Other professors indicated their worries that the policy would impinge on academic freedom, as discussions on rape law or hypotheticals involving gender or sex could be claimed to constitute harassment.

The University policy has a single line that claims no part of it shall be construed to abridge academic freedom and inquiry, while the Law School interim procedures spend several more lines elaborating. Though it seems far-fetched that the University would sanction an instructor for any academic discussion in the classroom, Coates seems right when he says that “it’s slightly embarrassing that it’s a single sentence.”

Despite its many faults, the University policy was certainly a step in the right direction. But though its deficits come not from ill will, they must still be rectified.
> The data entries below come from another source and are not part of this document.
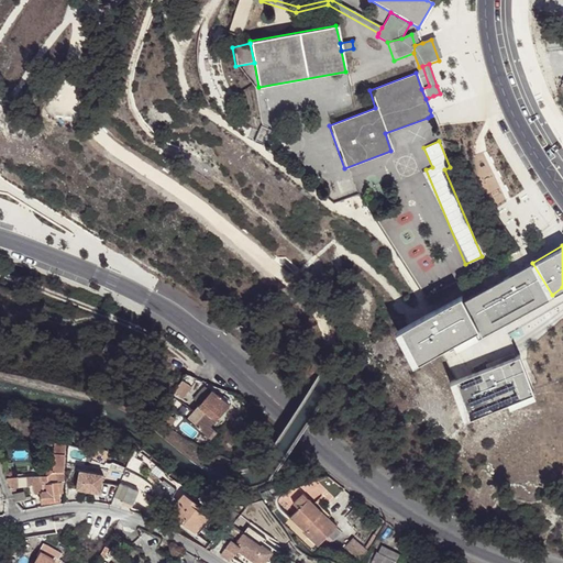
[(532,263),(463,302),(481,333),(481,330),(552,295),(532,263)]
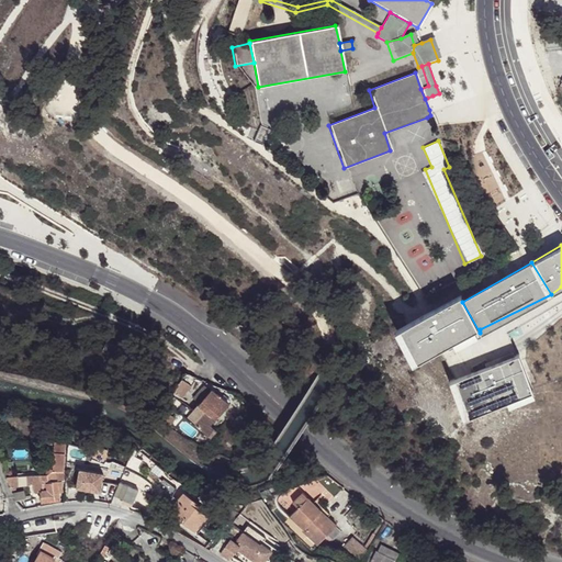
[(433,316),(400,333),(423,364),(440,355),(480,333),(462,302),(433,316)]
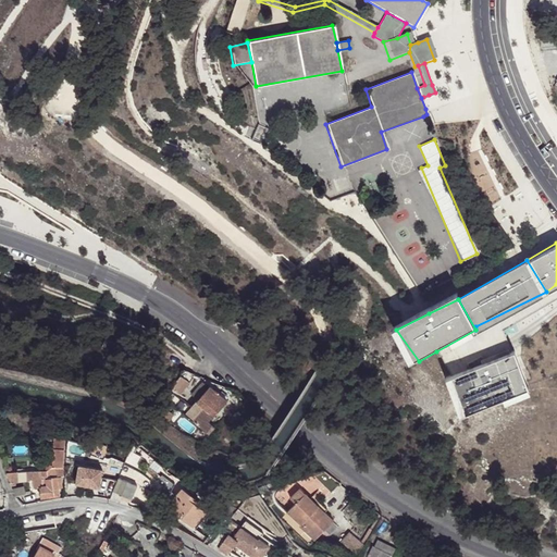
[(511,348),(448,369),(459,408),(522,383),(511,348)]
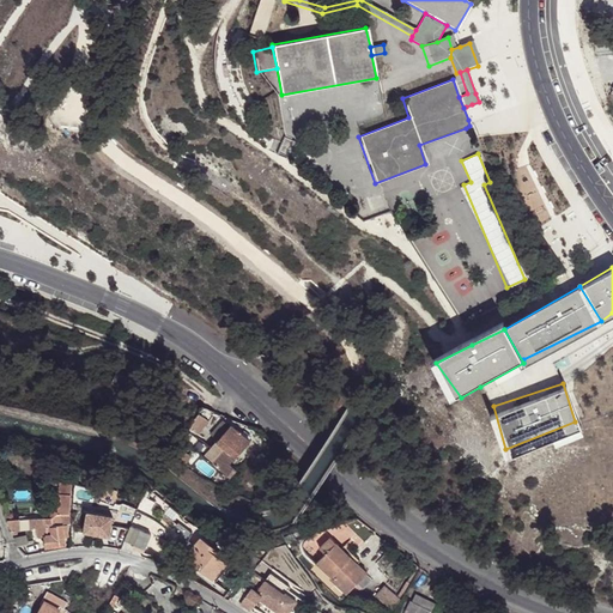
[(190,426),(199,435),(210,422),(199,414),(190,426)]
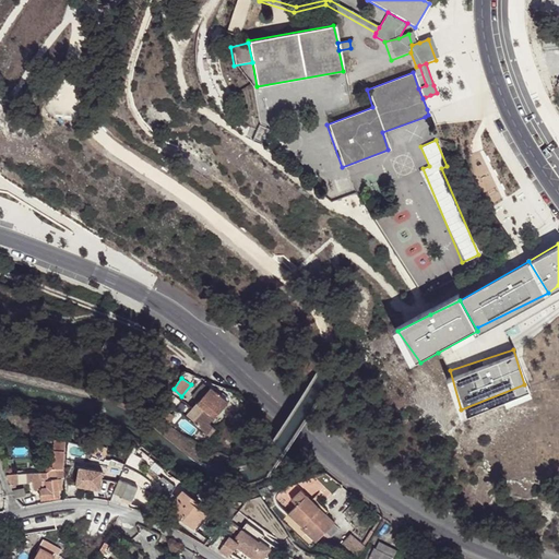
[(211,388),(186,416),(207,435),(215,428),(209,424),(228,402),(211,388)]
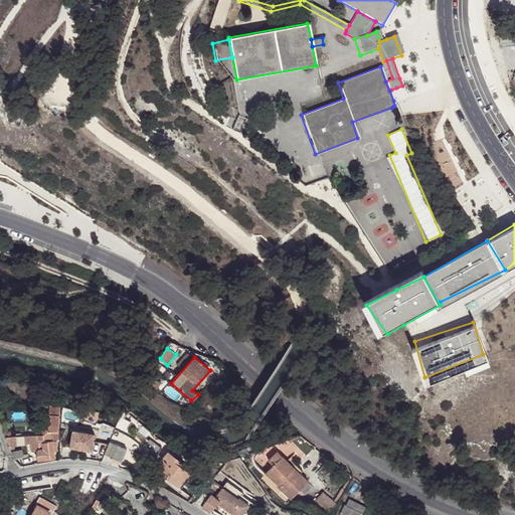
[(123,423),(127,411),(123,407),(118,421),(123,423)]
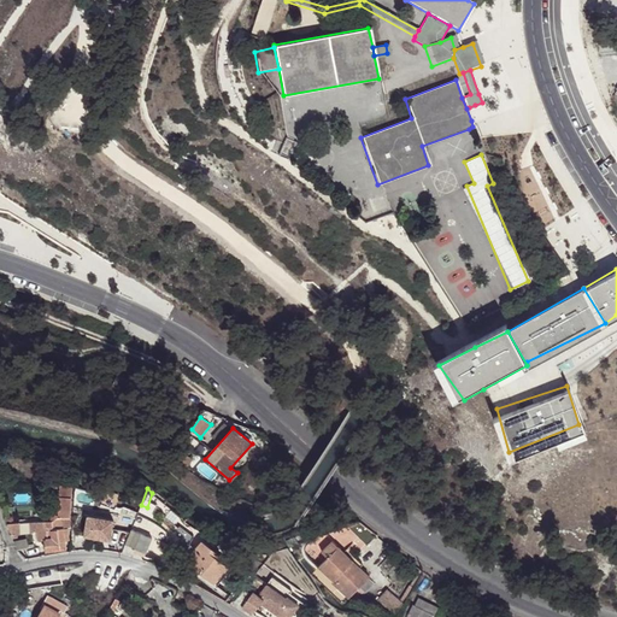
[(58,516),(62,517),(70,517),(71,499),(59,498),(58,516)]
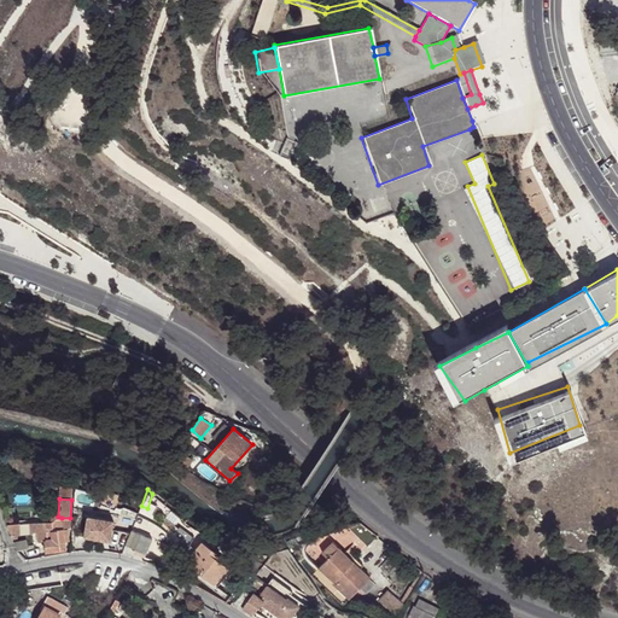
[(88,514),(85,536),(110,540),(114,519),(88,514)]
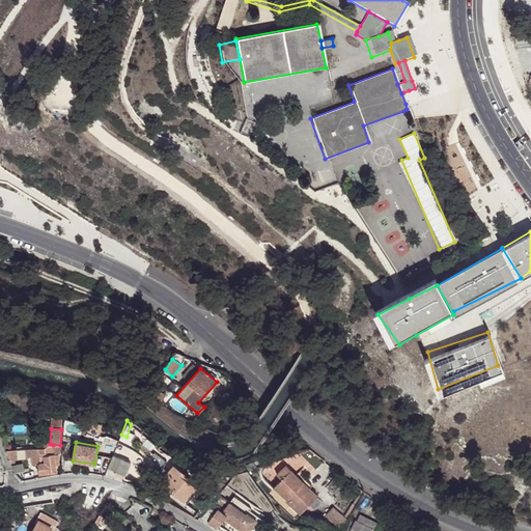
[(54,454),(53,445),(50,444),(50,447),(47,446),(45,448),(32,449),(33,456),(45,455),(54,454)]
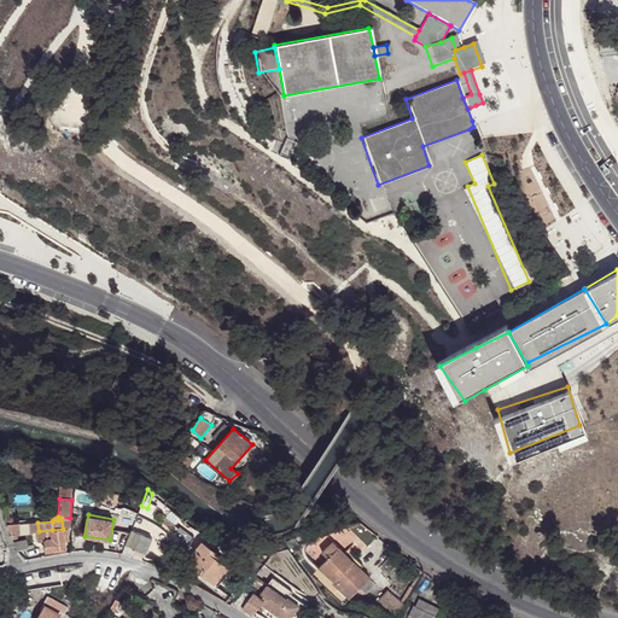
[(16,524),(7,525),(13,538),(18,537),(16,524)]
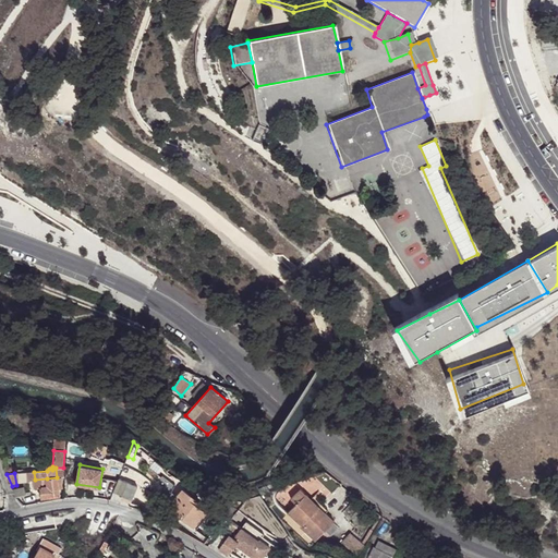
[(174,484),(162,475),(156,483),(164,486),(157,501),(166,506),(174,484)]
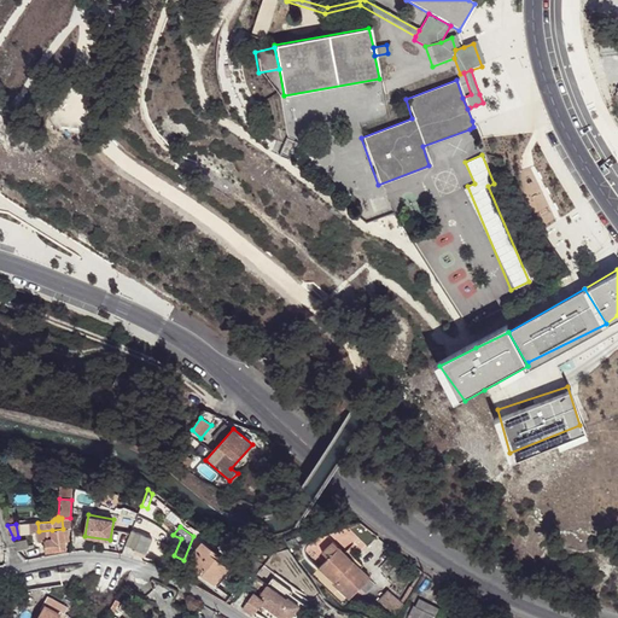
[(63,530),(63,529),(52,530),(53,540),(46,541),(46,553),(65,551),(64,542),(63,530)]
The original error of the University was moving the policy forward without adequate consultation of the school’s faculty, especially those Law School faculty who might have a wise thing or two to say on the issue.

We could not locate a single law professor who had gone on the record in defense of the University’s policy and against the Law School’s new ones.

But the mistakes are not as important as the opportunity to improve in the future. Harvard Law School has constructed a process immensely better than the one governing the conduct of most Harvard students. It’s time to change that.